Artists and other workers in the music industry, organized by the Union of Musicians and Allied Workers, today participated in coordinated demonstrations at Spotify offices around the world. The group is calling for increased transparency in the company’s business practices, an end to lawsuits filed against artists, and a user-centric payment model that pays a cent per stream, among other things.
Protests were organized in 10 U.S. cities as well as nearly two dozen others around the world, in Australia, Europe, Asia, and Central and South America. The UMAW launched the Justice at Spotify campaign in October 2020 with a petition soliciting support for its core tenets. It has since garnered nearly 28,000 signatures from artists and other music industry workers.
“Spotify has long mistreated music workers, but the pandemic has put the exploitation into stark relief,” said UMAW organizer Mary Regalado (who also performs in Downtown Boys and Gauche). “The company has tripled in value during the pandemic, while failing to increase its payment rates to artists by even a fraction of a penny. Musicians all over the world are unemployed right now while the tech giants dominating the industry take in billions. Music work is labor, and we are asking to be paid fairly for that labor.”

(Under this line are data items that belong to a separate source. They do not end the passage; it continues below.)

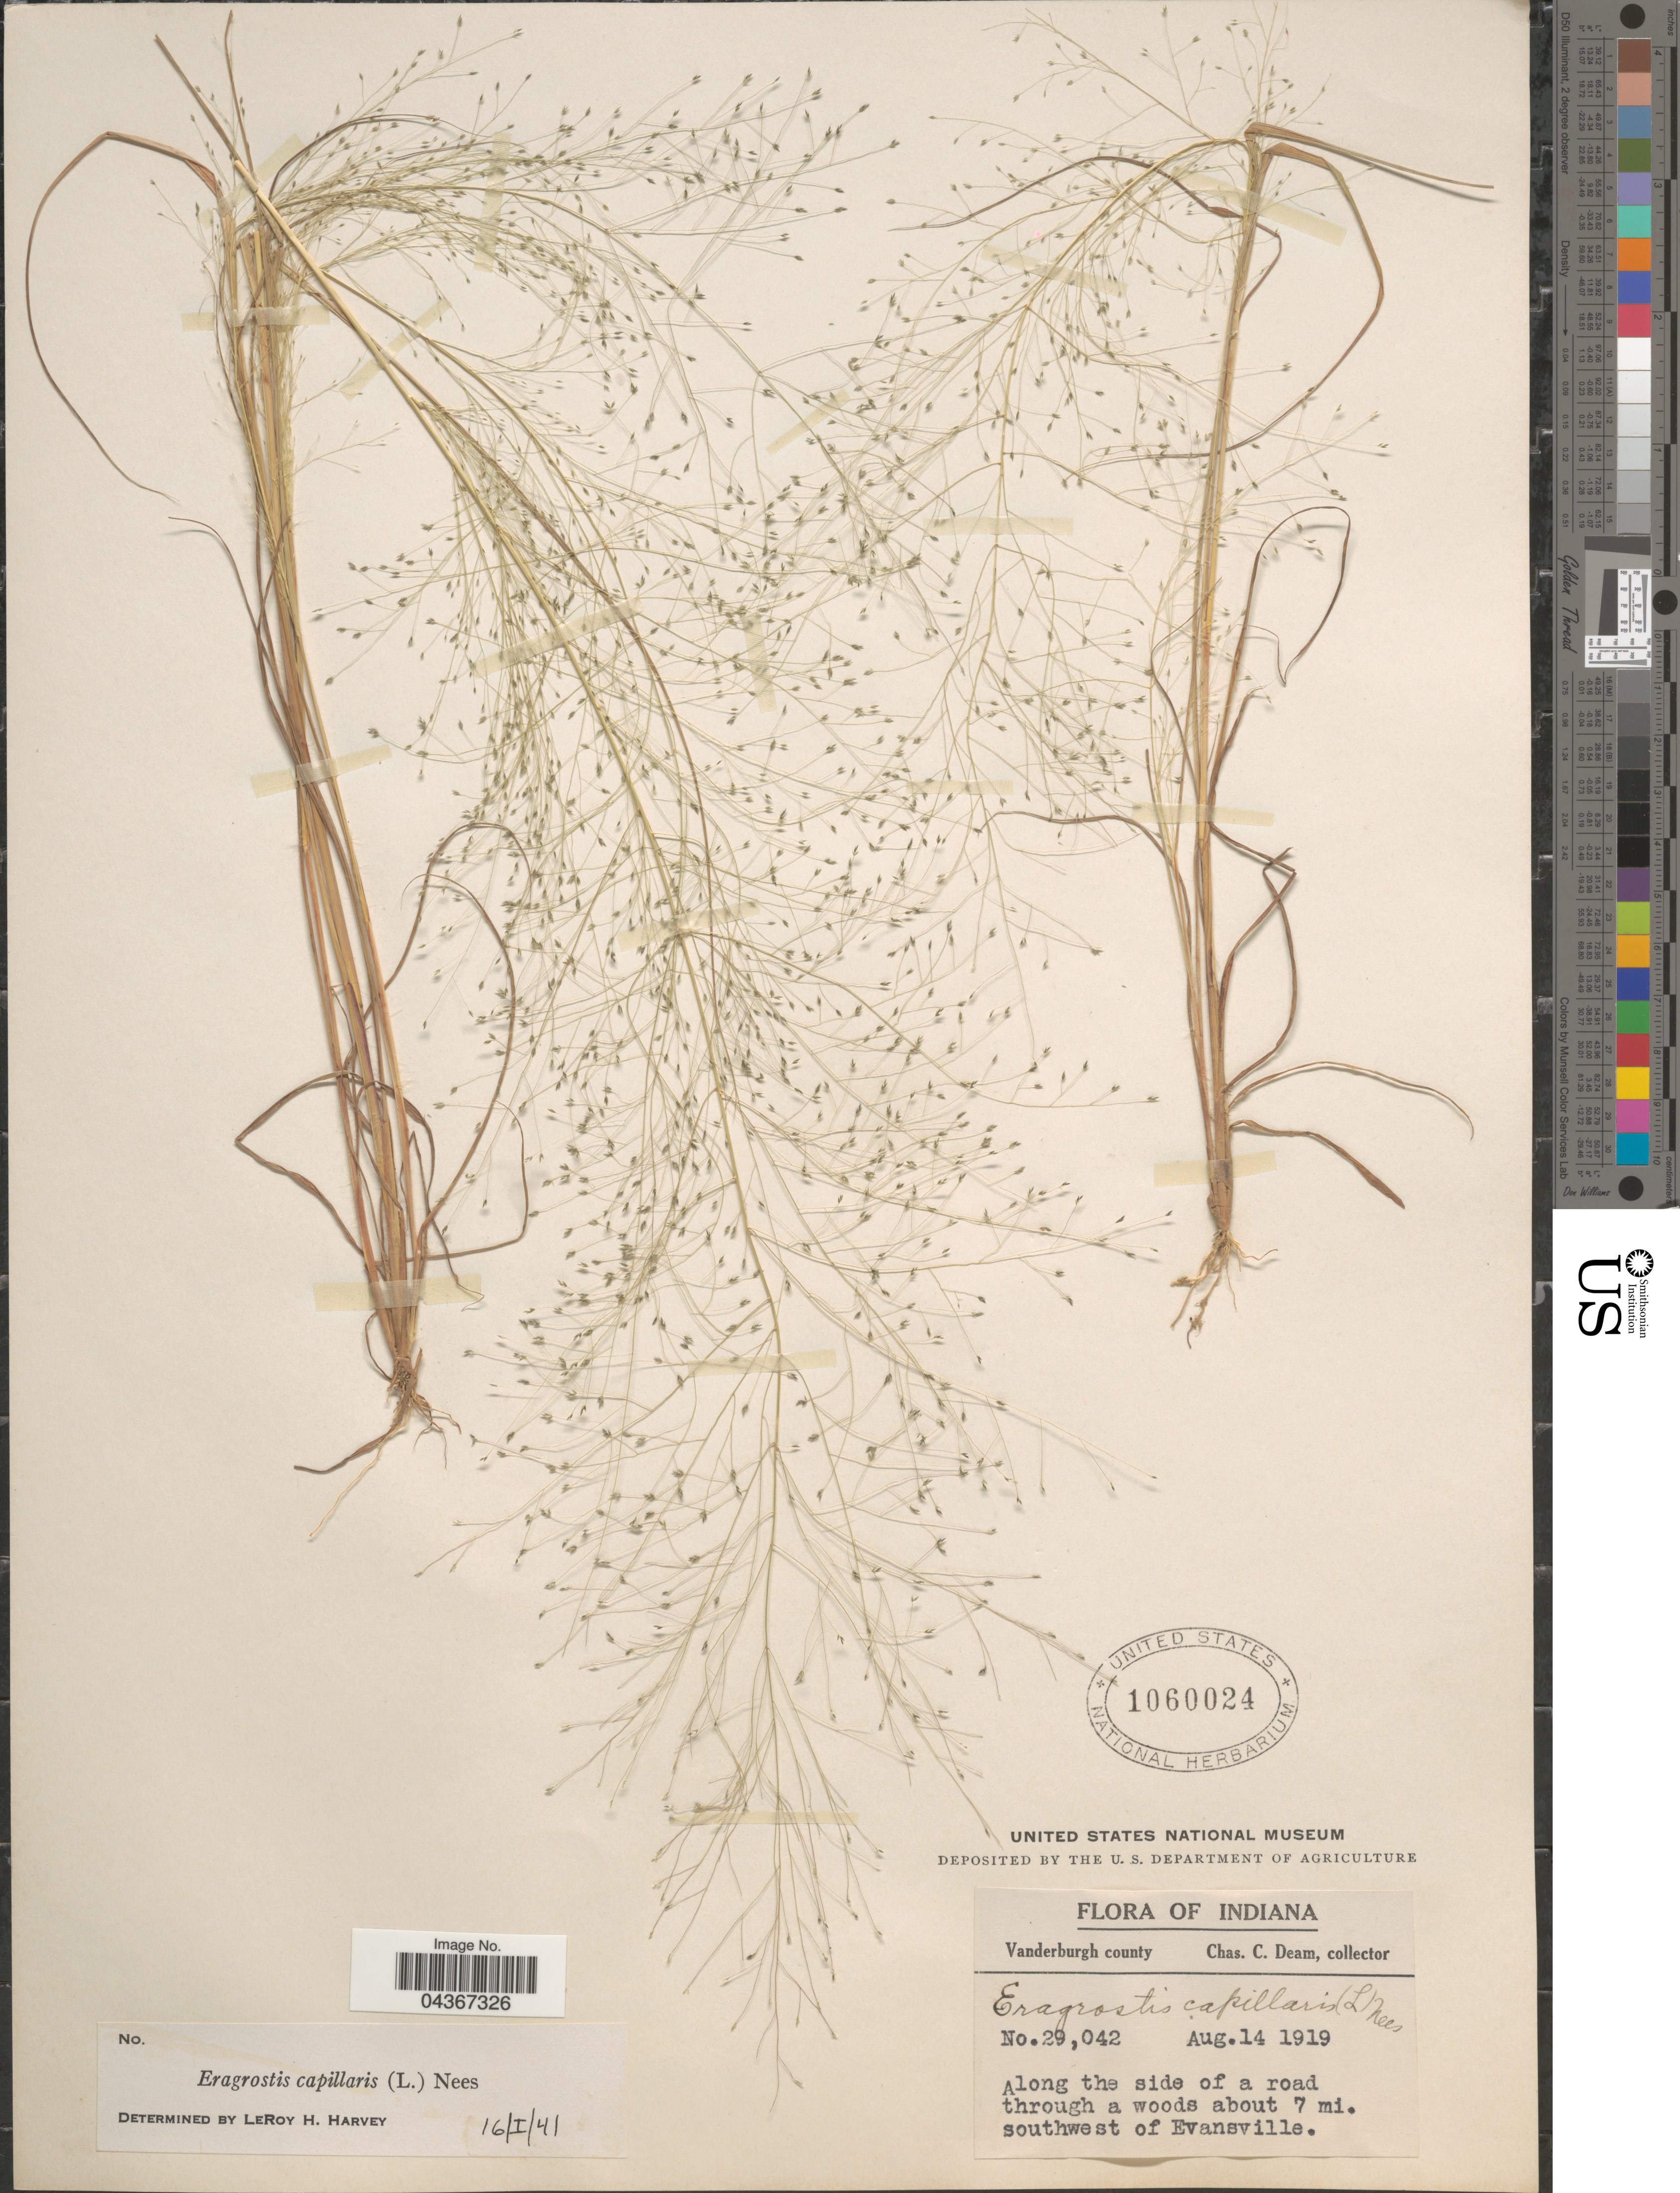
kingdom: Plantae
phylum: Tracheophyta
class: Liliopsida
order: Poales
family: Poaceae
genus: Eragrostis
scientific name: Eragrostis capillaris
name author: (L.) Nees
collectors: C. C. Deam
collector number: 29042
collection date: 1919-08-14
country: United States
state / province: Indiana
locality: Vanderburgh county. Along the side of a road through a woods about 7 mi. southwest of Evansville.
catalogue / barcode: US 1060024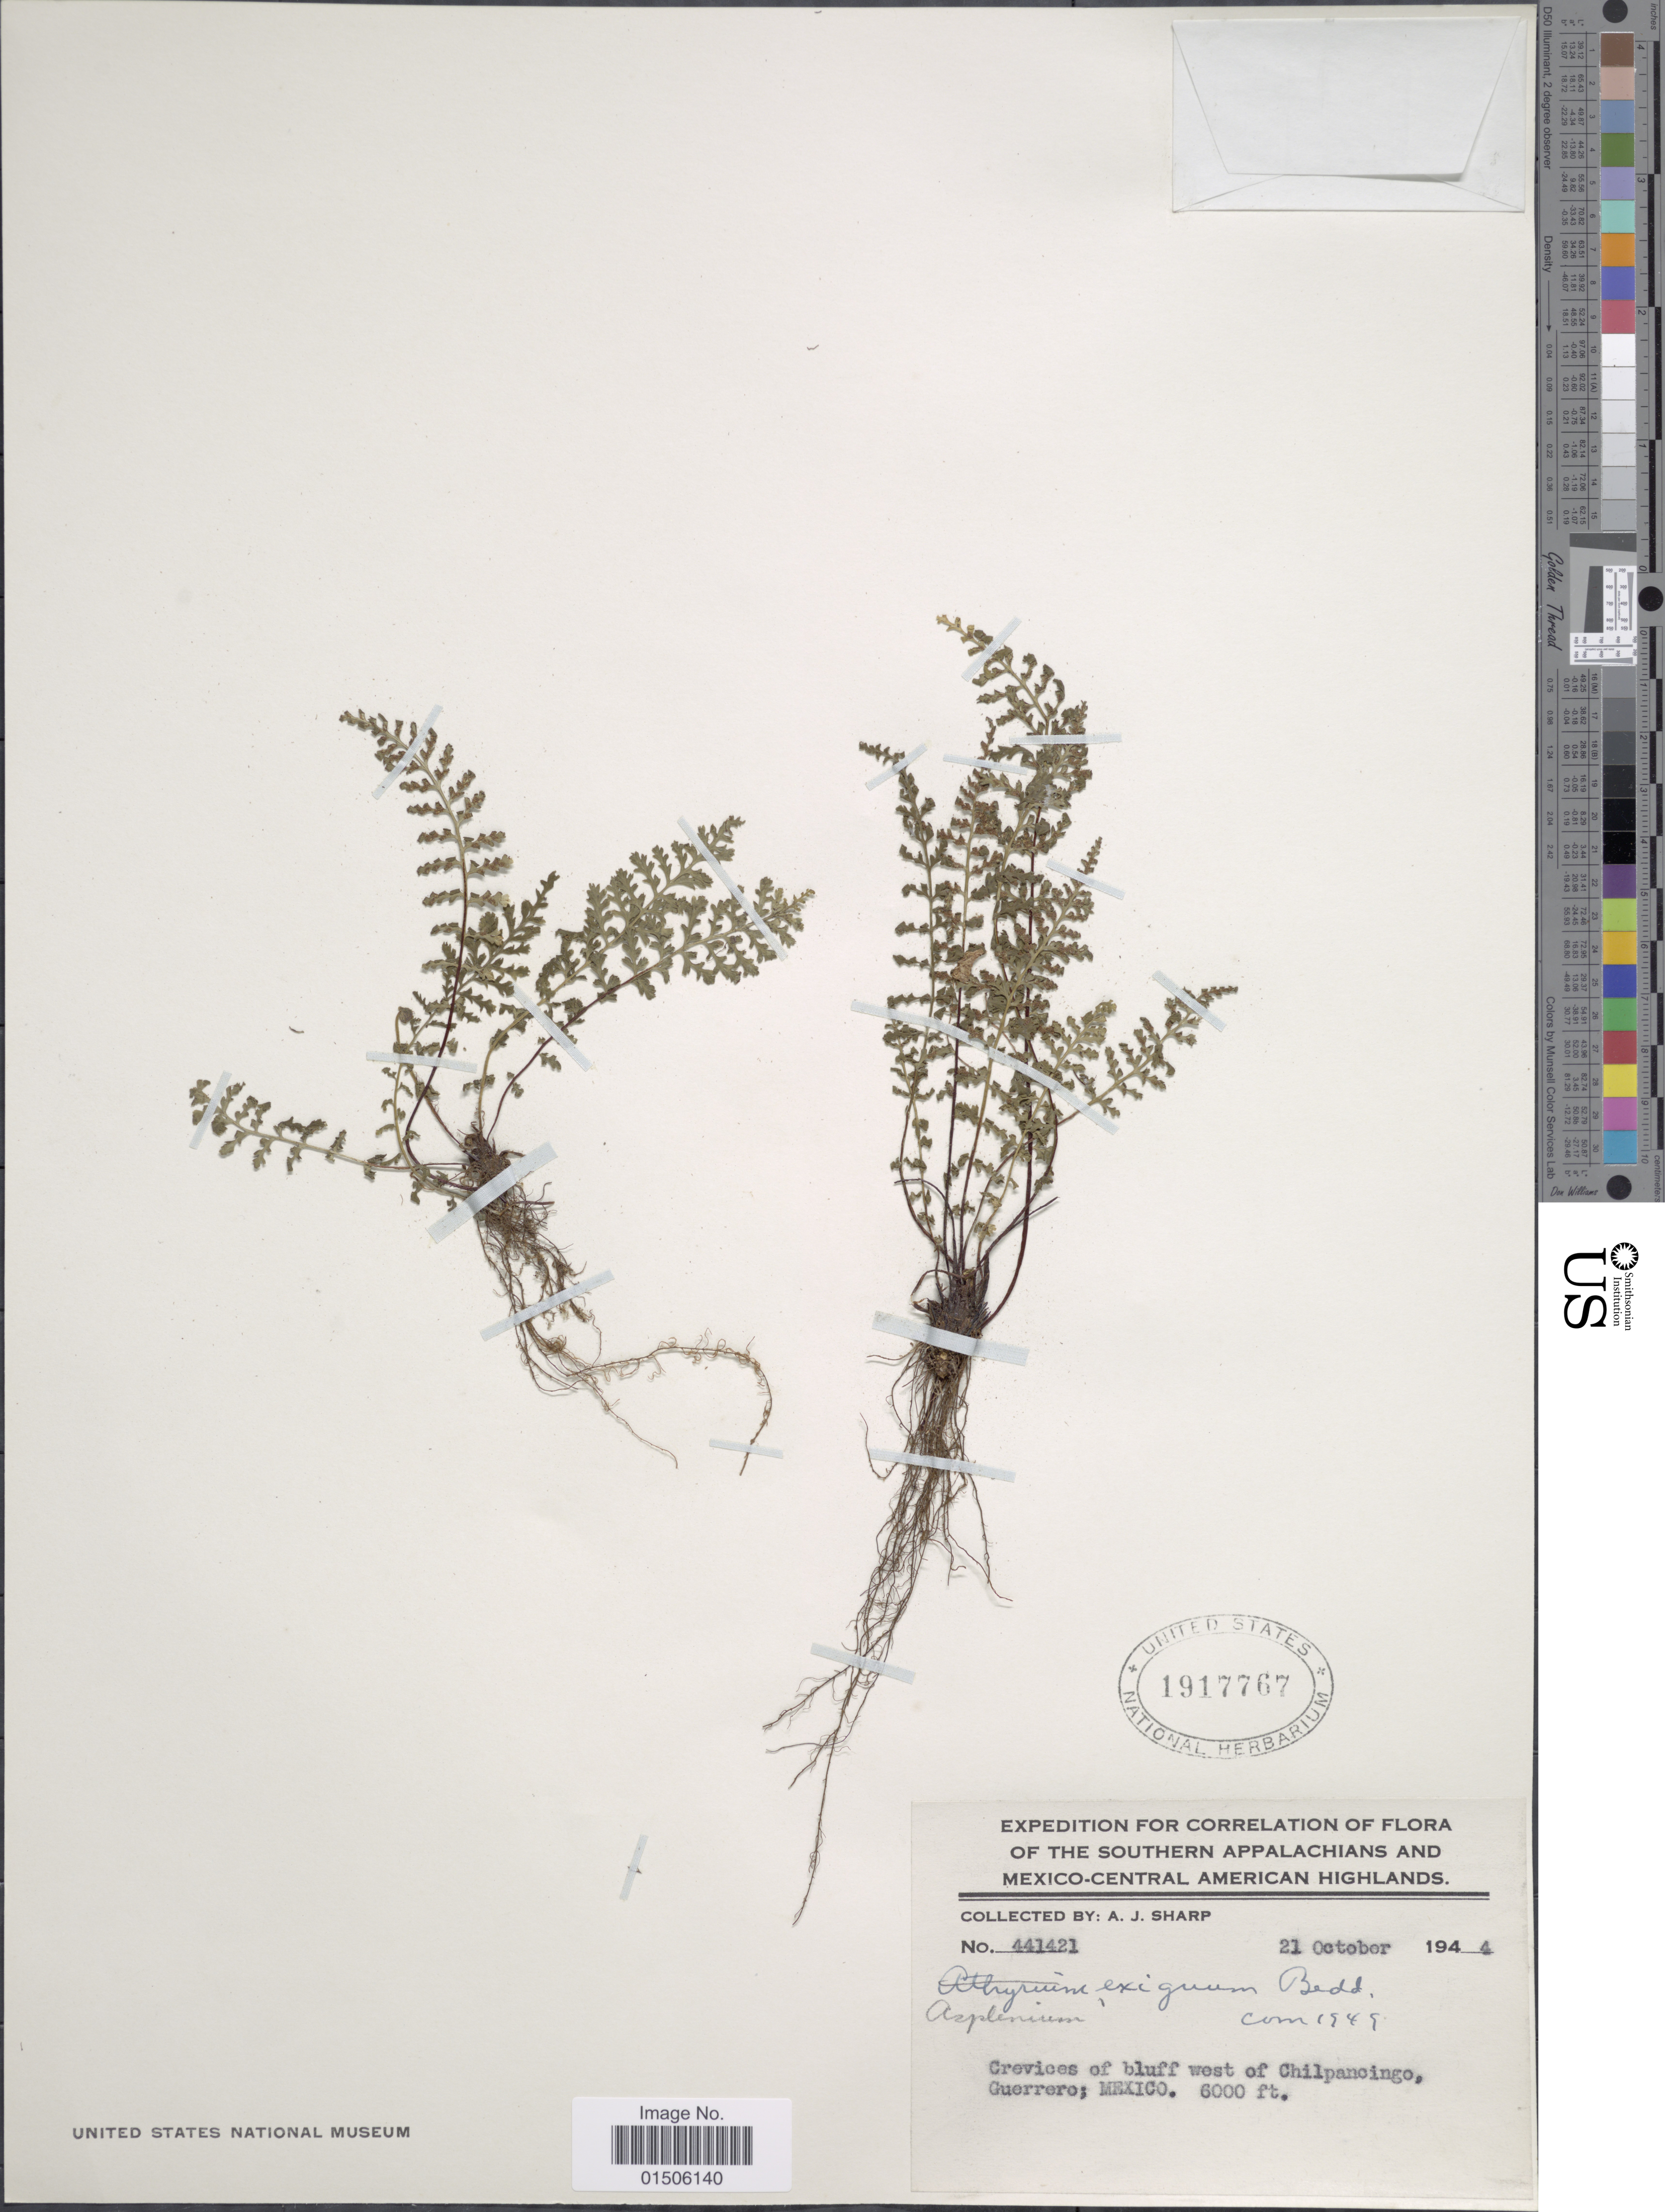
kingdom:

While most of the demands made by the UMAW solely fall within the purview of Spotify, the most impactful, the “penny-per-stream” concept, would require support from the major labels who own the rights to the massive catalogs that make up the bulk Spotify’s library. A 2017 Finnish study found that under the pro rata system that Spotify currently uses, songs from the most popular artists (the top 0.4 percent) collected got 9.9 percent of royalties. Applying a “user-centric” model to the same data, the researchers found that same top 0.4 percent of artists would collect just 5.6 percent of revenues. In a response paper, Spotify’s director of economics suggested that switching to a user-centric payment model would inflate Spotify’s administrative costs to the point that it would eliminate any potential revenue gains for less-popular artists—albeit without any evidence.
Pitchfork has reached out to representatives at Spotify for comment.